● Exercise brief
Switch "ПРИЮТИТЬ" to "ВЗЯТЬ" everywhere in the text of the records below, changing nothing else. Leave the pictures out of your answer.

● Dataset entries
++++++++++

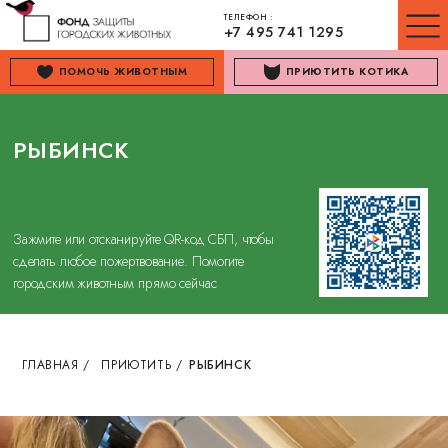
ТЕЛЕФОН :
+7 495 741 1295
ПОМОЧЬ ЖИВОТНЫМ
ПРИЮТИТЬ КОТИКА
РЫБИНСК
Зажмите или отсканируйте QR-код СБП, чтобы
сделать любое пожертвование. Помогите
городским животным прямо сейчас
ГЛАВНАЯ
/
ПРИЮТИТЬ
/
РЫБИНСК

++++++++++

● Your solution
ТЕЛЕФОН :
+7 495 741 1295
ПОМОЧЬ ЖИВОТНЫМ
ВЗЯТЬ КОТИКА
РЫБИНСК
Зажмите или отсканируйте QR-код СБП, чтобы
сделать любое пожертвование. Помогите
городским животным прямо сейчас
ГЛАВНАЯ
/
ВЗЯТЬ
/
РЫБИНСК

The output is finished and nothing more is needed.